Monday, October 18, 2010


CUCUMBERS WANT TO BE YELLOW

You could have knocked me over with a vegetable of just about any kind, excepting maybe a sprout. While at last clearing out the garden for some fall planting and reaping the last of my summer rewards, like hidden tomatoes, secret chard sprigs, fallen peppers, unclaimed potatoes etc., in a fold of the winter netting that during summer is suspended from the east side of the fence (where this year there was a small funnel-shaped paper wasp nest that was attacked by an osuzumebachi that took one larva, that I saw; maybe the whole nest was later wiped out by osuzumebachi since, not long after, it was suddenly abandoned) - this sentence is beginning to take on the multidirectional quality of autumnal garden clearing -

Oh yes... after pulling down the withered cucumber vines I could now see, down in the fold of that net, a long, thick yellow fruit of kind I'd never seen before. I couldn't imagine how it had gotten there, whatever it was. It wasn't a yellow squash, since none of the squashes I planted were climbers; it was too hefty and anyway a monkey would have to have dropped it, and monkeys do not drop priceless whole food items they've gotten a good thieving grip on.
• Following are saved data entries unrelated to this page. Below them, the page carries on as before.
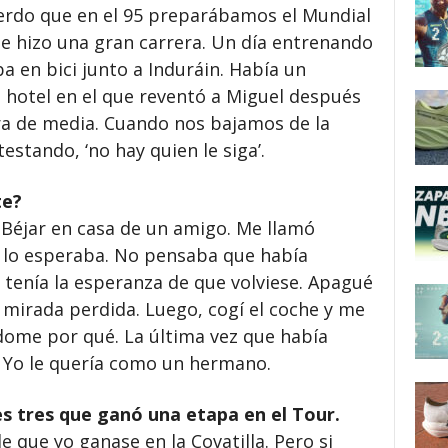
uerdo que en el 95 preparábamos el Mundial
 hizo una gran carrera. Un día entrenando
ba en bici junto a Induráin. Había un
 hotel en el que reventó a Miguel después
ra de media. Cuando nos bajamos de la
stando, ‘no hay quien le siga’.
te?
 Béjar en casa de un amigo. Me llamó
 lo esperaba. No pensaba que había
 tenía la esperanza de que volviese. Apagué
la mirada perdida. Luego, cogí el coche y me
dome por qué. La última vez que había
. Yo le quería como un hermano.
es tres que ganó una etapa en el Tour.
e que yo ganase en la Covatilla. Pero si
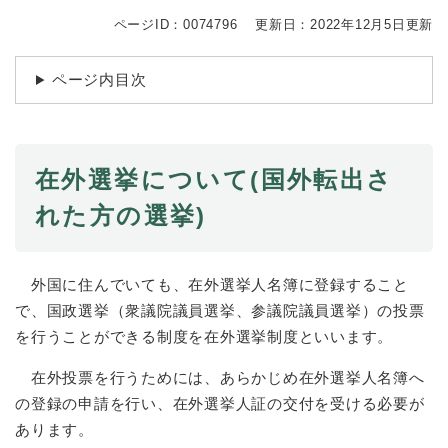
続
マイナンバー
き
ページID：0074796
更新日：2022年12月5日更新
の
税金
メ
ページ内目次
ニ
ごみ・リサイクル
ュ
ー
住まい
を
交通
ひ
在外選挙について(国外転出さ
ら
ペット・動物
れた方の選挙)
く
おくやみ
地域活動・コミュニティ
外国に住んでいても、在外選挙人名簿に登録すること
で、国政選挙（衆議院議員選挙、参議院議員選挙）の投票
人権・男女共同参画
を行うことができる制度を在外選挙制度といいます。
消費生活
在外投票を行うためには、あらかじめ在外選挙人名簿へ
相談窓口
の登録の申請を行い、在外選挙人証の交付を受ける必要が
イベント・施設予約
あります。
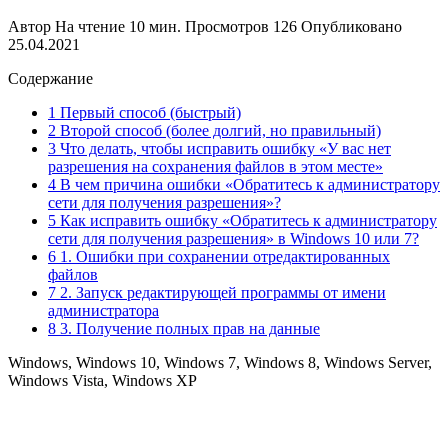
Автор
На чтение
10 мин.
Просмотров
126
Опубликовано
25.04.2021
Содержание
1 Первый способ (быстрый)
2 Второй способ (более долгий, но правильный)
3 Что делать, чтобы исправить ошибку «У вас нет
разрешения на сохранения файлов в этом месте»
4 В чем причина ошибки «Обратитесь к администратору
сети для получения разрешения»?
5 Как исправить ошибку «Обратитесь к администратору
сети для получения разрешения» в Windows 10 или 7?
6 1. Ошибки при сохранении отредактированных
файлов
7 2. Запуск редактирующей программы от имени
администратора
8 3. Получение полных прав на данные
Windows, Windows 10, Windows 7, Windows 8, Windows Server,
Windows Vista, Windows XP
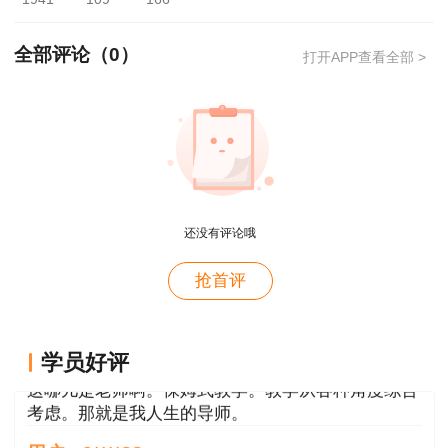
程师初始注册申请表》;
(2)由社会保险机构出具的近一个月在聘用单
全部评论（
0
）
打开APP查看全部 >
位的社保证明扫描件(退休人员需提供有效的退休
证明);
(3)本人近期一寸彩色免冠证件照扫描件。
以上是小编为大家整理的监理工程师证书的有
关问题,希望能帮助到大家。更多关于监理工程师
还没有评论哦
用户xi****28
的问题欢迎登陆建设工程教育网查看。
抢首评
概论就学习了十几天81分，感谢唐老师！
用户m8****88
这哪儿是老师啊。保姆式教学。教学从各种角度综合
学员好评
考虑。那就是我人生的导师。
用户m0****88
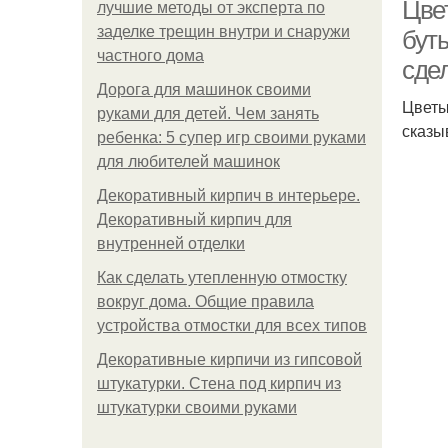
Цве
лучшие методы от эксперта по
заделке трещин внутри и снаружи
бут
частного дома
сде
Дорога для машинок своими
Цветы
руками для детей. Чем занять
сказы
ребенка: 5 супер игр своими руками
для любителей машинок
Декоративный кирпич в интерьере.
Декоративный кирпич для
внутренней отделки
Как сделать утепленную отмостку
вокруг дома. Общие правила
устройства отмостки для всех типов
Декоративные кирпичи из гипсовой
штукатурки. Стена под кирпич из
штукатурки своими руками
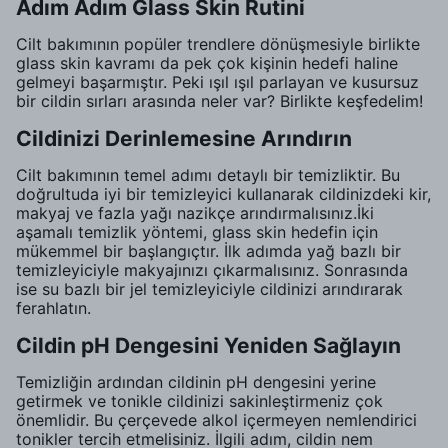
Adım Adım Glass Skin Rutini
Cilt bakımının popüler trendlere dönüşmesiyle birlikte
glass skin kavramı da pek çok kişinin hedefi haline
gelmeyi başarmıştır. Peki ışıl ışıl parlayan ve kusursuz
bir cildin sırları arasında neler var? Birlikte keşfedelim!
Cildinizi Derinlemesine Arındırın
Cilt bakımının temel adımı detaylı bir temizliktir. Bu
doğrultuda iyi bir temizleyici kullanarak cildinizdeki kir,
makyaj ve fazla yağı nazikçe arındırmalısınız.İki
aşamalı temizlik yöntemi, glass skin hedefin için
mükemmel bir başlangıçtır. İlk adımda yağ bazlı bir
temizleyiciyle makyajınızı çıkarmalısınız. Sonrasında
ise su bazlı bir jel temizleyiciyle cildinizi arındırarak
ferahlatın.
Cildin pH Dengesini Yeniden Sağlayın
Temizliğin ardından cildinin pH dengesini yerine
getirmek ve tonikle cildinizi sakinleştirmeniz çok
önemlidir. Bu çerçevede alkol içermeyen nemlendirici
tonikler tercih etmelisiniz. İlgili adım, cildin nem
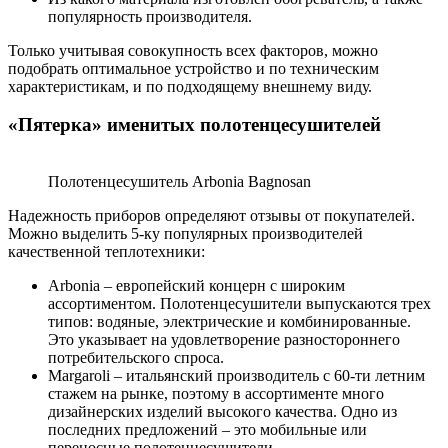
популярность производителя.
Только учитывая совокупность всех факторов, можно
подобрать оптимальное устройство и по техническим
характеристикам, и по подходящему внешнему виду.
«Пятерка» именитых полотенцесушителей
Полотенцесушитель Arbonia Bagnosan
Надежность приборов определяют отзывы от покупателей.
Можно выделить 5-ку популярных производителей
качественной теплотехники:
Arbonia – европейский концерн с широким
ассортиментом. Полотенцесушители выпускаются трех
типов: водяные, электрические и комбинированные.
Это указывает на удовлетворение разностороннего
потребительского спроса.
Margaroli – итальянский производитель с 60-ти летним
стажем на рынке, поэтому в ассортименте много
дизайнерских изделий высокого качества. Одно из
последних предложений – это мобильные или
переносные полотенцесушители.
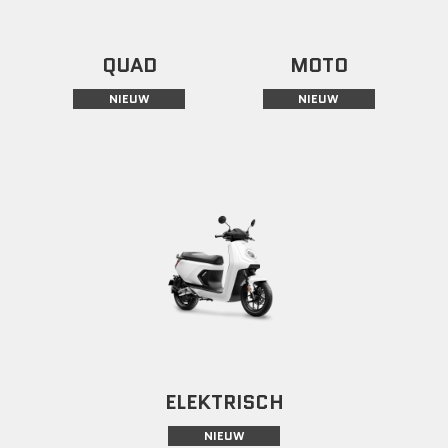
QUAD
MOTO
NIEUW
NIEUW
ELEKTRISCH
NIEUW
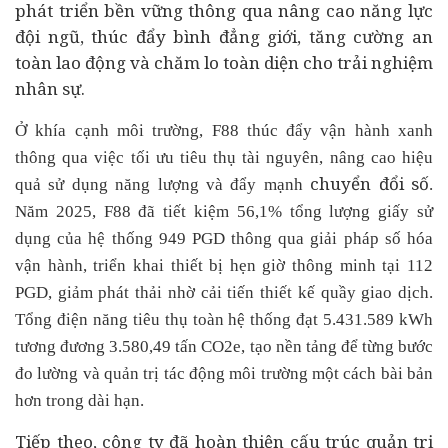
phát triển bền vững thông qua nâng cao năng lực
đội ngũ, thúc đẩy bình đẳng giới, tăng cường an
toàn lao động và chăm lo toàn diện cho trải nghiệm
nhân sự.
Ở khía cạnh môi trường, F88 thúc đẩy vận hành xanh
thông qua việc tối ưu tiêu thụ tài nguyên, nâng cao hiệu
chuyển đổi số
quả sử dụng năng lượng và đẩy mạnh
.
Năm 2025, F88 đã tiết kiệm 56,1% tổng lượng giấy sử
dụng của hệ thống 949 PGD thông qua giải pháp số hóa
vận hành, triển khai thiết bị hẹn giờ thông minh tại 112
PGD, giảm phát thải nhờ cải tiến thiết kế quầy giao dịch.
Tổng điện năng tiêu thụ toàn hệ thống đạt 5.431.589 kWh
tương đương 3.580,49 tấn CO2e, tạo nền tảng để từng bước
đo lường và quản trị tác động môi trường một cách bài bản
hơn trong dài hạn.
Tiếp theo, công ty đã hoàn thiện cấu trúc quản trị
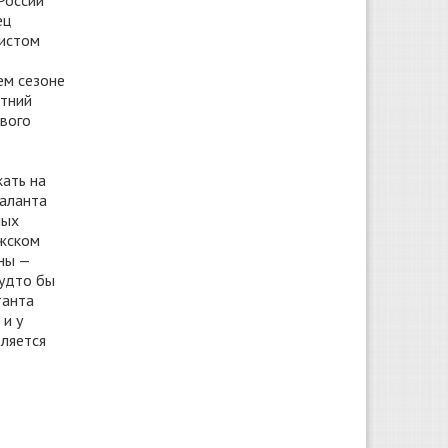
 России
ец
листом
ем сезоне
етний
вого
кать на
таланта
ных
ужском
ны —
будто бы
танта
 и у
вляется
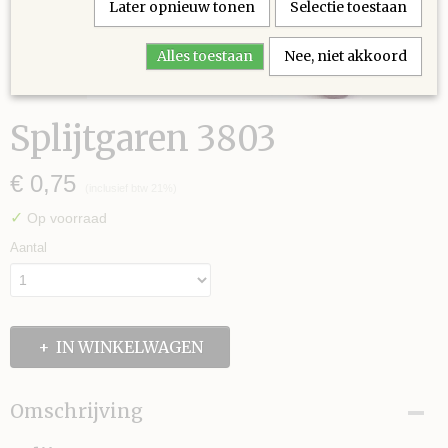
Later opnieuw tonen
Selectie toestaan
Alles toestaan
Nee, niet akkoord
Splijtgaren 3803
€ 0,75
(inclusief btw 21%)
✓
Op voorraad
Aantal
IN WINKELWAGEN
Omschrijving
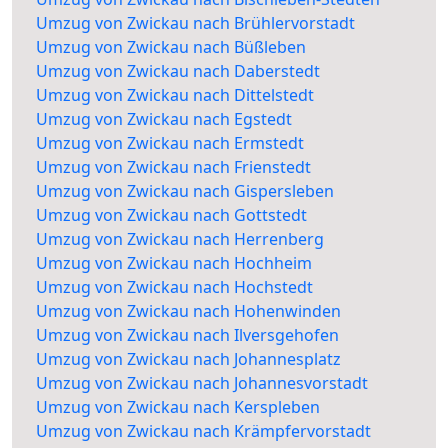
Umzug von Zwickau nach Brühlervorstadt
Umzug von Zwickau nach Büßleben
Umzug von Zwickau nach Daberstedt
Umzug von Zwickau nach Dittelstedt
Umzug von Zwickau nach Egstedt
Umzug von Zwickau nach Ermstedt
Umzug von Zwickau nach Frienstedt
Umzug von Zwickau nach Gispersleben
Umzug von Zwickau nach Gottstedt
Umzug von Zwickau nach Herrenberg
Umzug von Zwickau nach Hochheim
Umzug von Zwickau nach Hochstedt
Umzug von Zwickau nach Hohenwinden
Umzug von Zwickau nach Ilversgehofen
Umzug von Zwickau nach Johannesplatz
Umzug von Zwickau nach Johannesvorstadt
Umzug von Zwickau nach Kerspleben
Umzug von Zwickau nach Krämpfervorstadt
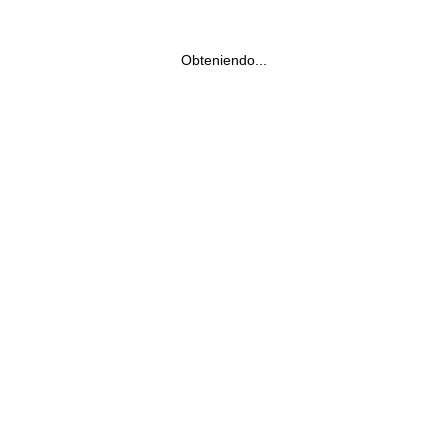
Obteniendo...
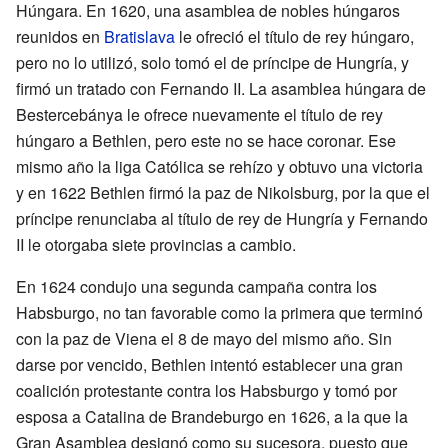
Húngara. En 1620, una asamblea de nobles húngaros
reunidos en
Bratislava
le ofreció el título de rey húngaro,
pero no lo utilizó, solo tomó el de príncipe de Hungría, y
firmó un tratado con Fernando II. La asamblea húngara de
Bestercebánya le ofrece nuevamente el título de rey
húngaro a Bethlen, pero este no se hace coronar. Ese
mismo año la liga Católica se rehízo y obtuvo una victoria
y en 1622 Bethlen firmó la paz de Nikolsburg, por la que el
príncipe renunciaba al título de rey de Hungría y Fernando
II le otorgaba siete provincias a cambio.
En 1624 condujo una segunda campaña contra los
Habsburgo, no tan favorable como la primera que terminó
con la paz de Viena el 8 de mayo del mismo año. Sin
darse por vencido, Bethlen intentó establecer una gran
coalición protestante contra los Habsburgo y tomó por
esposa a Catalina de Brandeburgo en 1626, a la que la
Gran Asamblea designó como su sucesora, puesto que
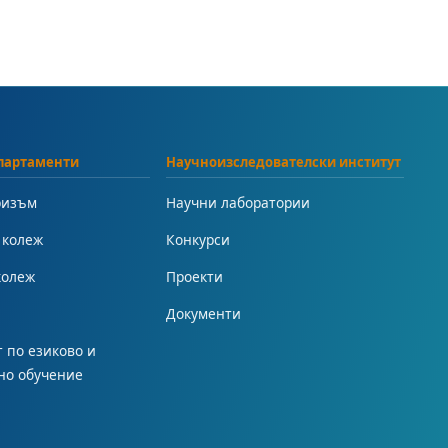
партаменти
Научноизследователски институт
ризъм
Научни лаборатории
 колеж
Конкурси
колеж
Проекти
Документи
 по езиково и
но обучение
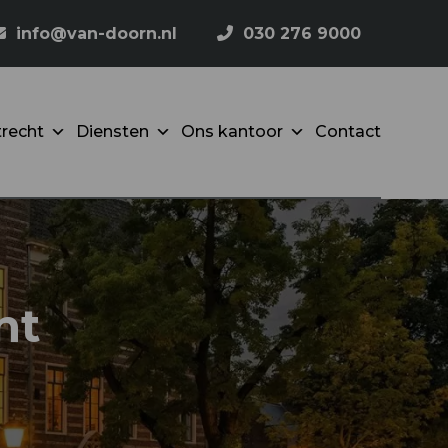
info@van-doorn.nl
030 276 9000
recht
Diensten
Ons kantoor
Contact
ht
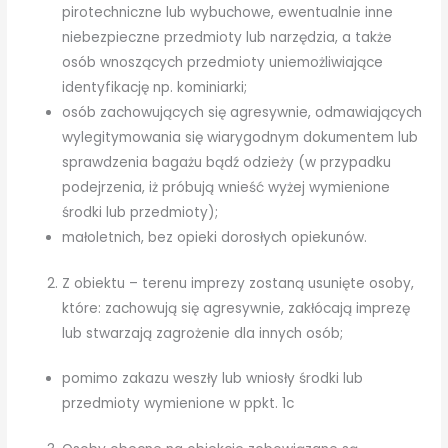
pirotechniczne lub wybuchowe, ewentualnie inne
niebezpieczne przedmioty lub narzędzia, a także
osób wnoszących przedmioty uniemożliwiające
identyfikację np. kominiarki;
osób zachowujących się agresywnie, odmawiających
wylegitymowania się wiarygodnym dokumentem lub
sprawdzenia bagażu bądź odzieży (w przypadku
podejrzenia, iż próbują wnieść wyżej wymienione
środki lub przedmioty);
małoletnich, bez opieki dorosłych opiekunów.
Z obiektu – terenu imprezy zostaną usunięte osoby,
które: zachowują się agresywnie, zakłócają imprezę
lub stwarzają zagrożenie dla innych osób;
pomimo zakazu weszły lub wniosły środki lub
przedmioty wymienione w ppkt. 1c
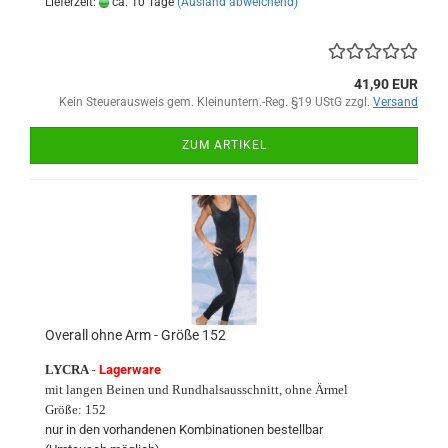
Lieferzeit:
ca. 10 Tage
(Ausland abweichend)
41,90 EUR
Kein Steuerausweis gem. Kleinuntern.-Reg. §19 UStG zzgl.
Versand
ZUM ARTIKEL
Overall ohne Arm - Größe 152
LYCRA
-
Lagerware
mit langen Beinen und Rundhalsausschnitt, ohne Ärmel
Größe: 152
nur in den vorhandenen Kombinationen bestellbar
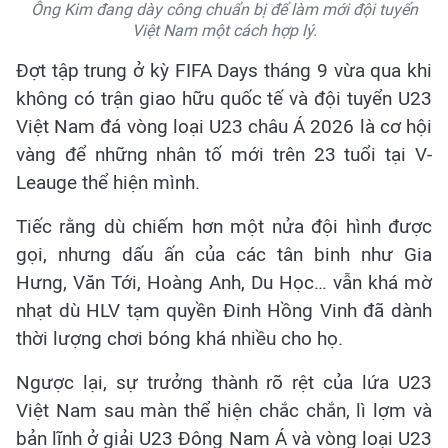
Ông Kim đang dày công chuẩn bị để làm mới đội tuyển
Việt Nam một cách hợp lý.
Đợt tập trung ở kỳ FIFA Days tháng 9 vừa qua khi
không có trận giao hữu quốc tế và đội tuyển U23
Việt Nam đá vòng loại U23 châu Á 2026 là cơ hội
vàng để những nhân tố mới trên 23 tuổi tại V-
Leauge thể hiện mình.
Tiếc rằng dù chiếm hơn một nửa đội hình được
gọi, nhưng dấu ấn của các tân binh như Gia
Hưng, Văn Tới, Hoàng Anh, Du Học… vẫn khá mờ
nhạt dù HLV tạm quyền Đinh Hồng Vinh đã dành
thời lượng chơi bóng khá nhiều cho họ.
Ngược lại, sự trưởng thành rõ rệt của lứa U23
Việt Nam sau màn thể hiện chắc chắn, lì lợm và
bản lĩnh ở giải U23 Đông Nam Á và vòng loại U23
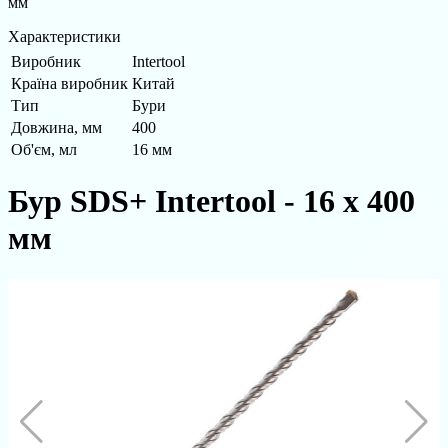
мм
Характеристики
Виробник
Intertool
Країна виробник
Китай
Тип
Бури
Довжина, мм
400
Об'єм, мл
16 мм
Бур SDS+ Intertool - 16 х 400
мм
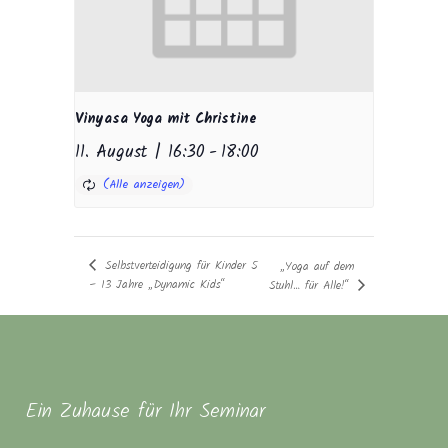
Vinyasa Yoga mit Christine
11. August | 16:30
-
18:00
Selbstverteidigung für Kinder 5
„Yoga auf dem
– 13 Jahre „Dynamic Kids“
Stuhl… für Alle!“
Ein Zuhause für Ihr Seminar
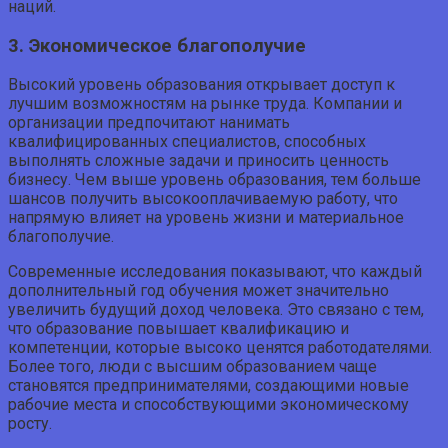
наций.
3. Экономическое благополучие
Высокий уровень образования открывает доступ к
лучшим возможностям на рынке труда. Компании и
организации предпочитают нанимать
квалифицированных специалистов, способных
выполнять сложные задачи и приносить ценность
бизнесу. Чем выше уровень образования, тем больше
шансов получить высокооплачиваемую работу, что
напрямую влияет на уровень жизни и материальное
благополучие.
Современные исследования показывают, что каждый
дополнительный год обучения может значительно
увеличить будущий доход человека. Это связано с тем,
что образование повышает квалификацию и
компетенции, которые высоко ценятся работодателями.
Более того, люди с высшим образованием чаще
становятся предпринимателями, создающими новые
рабочие места и способствующими экономическому
росту.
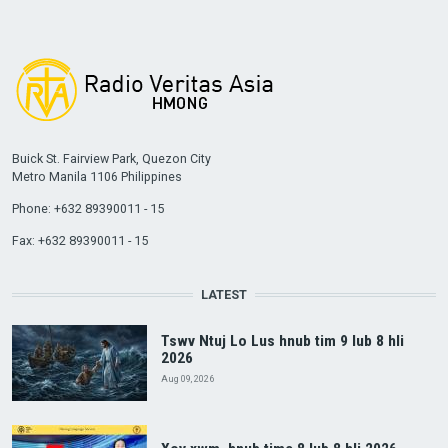
Buick St. Fairview Park, Quezon City
Metro Manila 1106 Philippines
Phone: +632 89390011 - 15
Fax: +632 89390011 - 15
LATEST
Tswv Ntuj Lo Lus hnub tim 9 lub 8 hli
2026
Aug 09, 2026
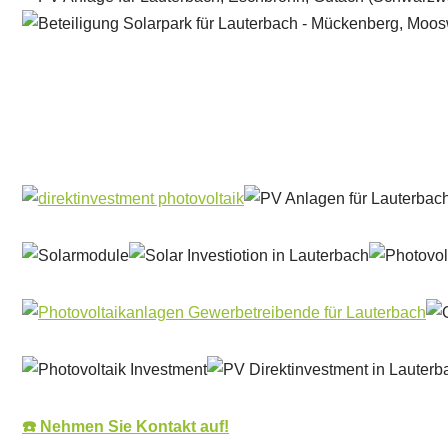
Solar & PV Projektentwickler
Dienstleistung
☎️ Nehmen Sie Kontakt auf!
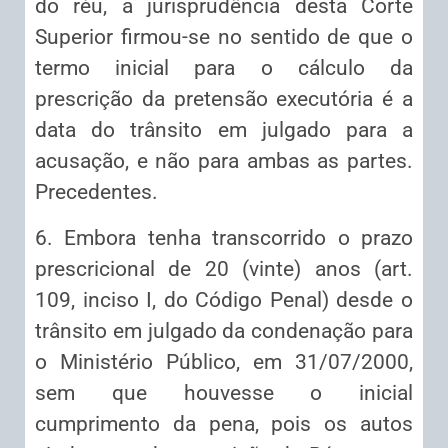
do réu, a jurisprudência desta Corte
Superior firmou-se no sentido de que o
termo inicial para o cálculo da
prescrição da pretensão executória é a
data do trânsito em julgado para a
acusação, e não para ambas as partes.
Precedentes.
6. Embora tenha transcorrido o prazo
prescricional de 20 (vinte) anos (art.
109, inciso I, do Código Penal) desde o
trânsito em julgado da condenação para
o Ministério Público, em 31/07/2000,
sem que houvesse o inicial
cumprimento da pena, pois os autos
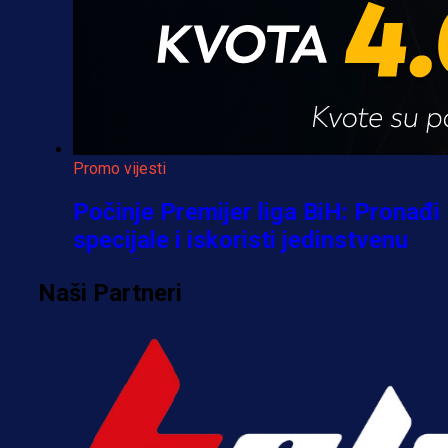
Promo vijesti
Počinje Premijer liga BiH: Pronađi
specijale i iskoristi jedinstvenu
ponudu
Naši Partneri
1 h 40 min
A Selekcija
Šta je Barbarez htio poručiti?
Njegova objava dolazi u veoma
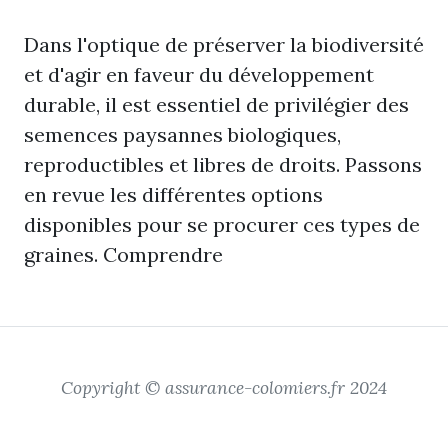
Dans l'optique de préserver la biodiversité
et d'agir en faveur du développement
durable, il est essentiel de privilégier des
semences paysannes biologiques,
reproductibles et libres de droits. Passons
en revue les différentes options
disponibles pour se procurer ces types de
graines. Comprendre
Copyright © assurance-colomiers.fr 2024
It couldn't be a goya either, since those climbing vines came up later this summer from last year's fallen fruit, and the new fruits are not yet developed (if they ever do; it's an experiment). So I reached down in the netfolds and got the fruit out; it most closely resembled the yellow straightnecks that were growing in situ on the other side of the garden. I broke it open, found that it was a fully developed cucumber, and realized for the first time the fact of the title.

Always a staggering experience, learning the inyerface things we never had a clue we didn't know.